_Job_. Once the line with "Boutique -de" is found in the entries below, print it and each following line exactly, stopping after the line with "Untersetzer aus der Bretagne"; print nothing else.
*** Opening of Records for this exercise ***
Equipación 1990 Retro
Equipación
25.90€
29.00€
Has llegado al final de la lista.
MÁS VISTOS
*** Close of Records for this exercise ***
*** Opening of Records for this exercise ***
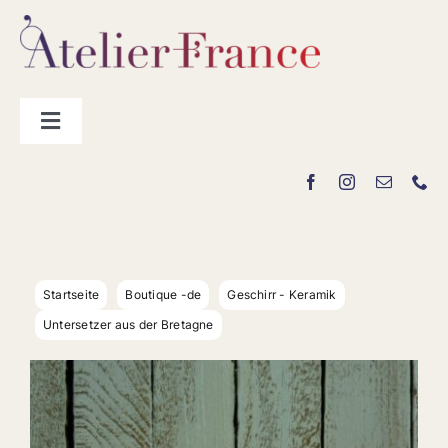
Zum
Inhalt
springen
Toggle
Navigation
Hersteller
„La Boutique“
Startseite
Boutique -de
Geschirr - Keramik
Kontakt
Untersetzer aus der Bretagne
*** Close of Records for this exercise ***
*** Opening of Records for this exercise ***
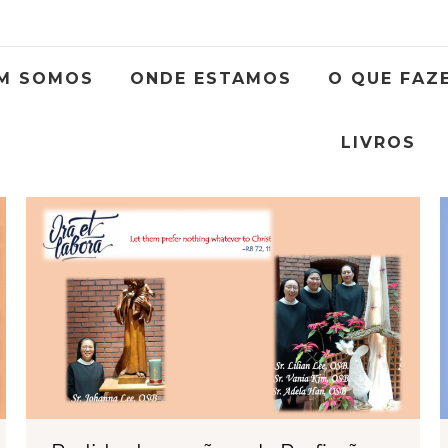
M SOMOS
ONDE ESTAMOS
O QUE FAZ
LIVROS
*** Close of Records for this exercise ***
_Response_.
Boutique -de
Geschirr - Keramik
Kontakt
Untersetzer aus der Bretagne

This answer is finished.